À titre de comparaison, la France, pourtant bien placée dans le classement mondial des fédérations, n’a actuellement que deux joueurs de ce niveau (dont un, l’ex-iranien Alireza Firouzja, vient d’être naturalisé et n’a pas été formé en France)…
Une politique culturelle et sportive aussi ambitieuse que celle de la Chine ne peut être mise en place que dans un pays en forte croissance, avec une vision de long terme qui anime ses dirigeants.
Pour développer une discipline telle que le jeu d’échecs, il faut investir massivement dans des infrastructures capables d’offrir un accès démocratisé à l’apprentissage et à l’entraînement.
Et à ce jeu-là, force est de constater que des pays comme la Russie, la Chine ou l’Inde ont une longueur d’avance sur les pays occidentaux, dont la politique culturelle souffre davantage des aléas qu’implique le néolibéralisme.
Faire des échecs un enjeu national
On a souvent dit que l’arrivée de l’informatique allait abolir les distinctions nationales et permettre le développement des échecs à un même degré partout dans le monde.
Mais c’est une illusion.
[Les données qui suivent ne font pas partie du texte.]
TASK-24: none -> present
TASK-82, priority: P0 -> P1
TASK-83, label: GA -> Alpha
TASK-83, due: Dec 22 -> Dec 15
Certes le développement de l’informatique peut démocratiser l’accès aux bases de données chez les joueurs partout dans le monde. Mais il ne pourra pas compenser l’absence de culture échiquéenne.
C’est pour cela que la Norvège, qui a pourtant produit le meilleur joueur du XXIe siècle (Magnus Carlsen), ne parvient pas à se hisser parmi les meilleures nations du monde aux échecs. À l’inverse, un pays comme la Russie, dont les joueurs d’élite n’arrivent plus à gagner le titre mondial depuis 2007, possède toujours la meilleure fédération du monde : elle produit toujours le plus de grands maîtres internationaux, le plus d’espoirs dans les catégories jeunes.
Produire une poignée de génies, c’est bien. Mais c’est toujours plus facile que de produire une masse de milliers de joueurs confirmés, qui font vivre la discipline à l’échelle nationale et permettent la tenue de grands événements (comme des tournois de haut niveau).
L’exemple corse
À l’échelle de la France, l’exemple de la Corse est très éclairant : la ligue corse des échecs impose des cours d’échecs hebdomadaires aux enfants dès l’école primaire. Résultat ? La Corse a le meilleur nombre de licenciés par habitant au monde, et elle a produit les meilleurs espoirs français des 20 dernières années.
Voilà pourquoi, aux échecs comme dans toutes les autres disciplines sportives, l’avenir appartient aux nations qui se donnent les moyens d’investir sur le long terme.
C’est précisément pour ça que les grandes nations des échecs du XXIe siècle seront des pays du Sud en développement, ou issus de la sphère postsoviétique.
On notera d’ailleurs que les États-Unis, qui investissent depuis quelques années dans le domaine des échecs sur leur propre sol, doivent leur statut de grande puissance échiquéenne à la naturalisation massive de joueurs étrangers : dans le top 15 des joueurs américains, la moitié sont des joueurs étrangers naturalisés. Cette proportion monte à 80 % dans leur top 5 national. Comment ne pas voir dans cette situation absurde l’équivalent sportif du pillage des cerveaux par les États-Unis ?
En définitive, les échecs sont bien plus qu’un jeu. C’est une discipline qui reflète les rapports de force géopolitiques, peut-être encore plus que d’autres sports.
Comme un symbole, le dernier match de championnat du monde opposait un Russe et un Chinois. Et il s’est déroulé à Astana, au Kazakhstan, en plein cœur d’une Asie centrale qui incarne le basculement du monde vers l’Eurasie.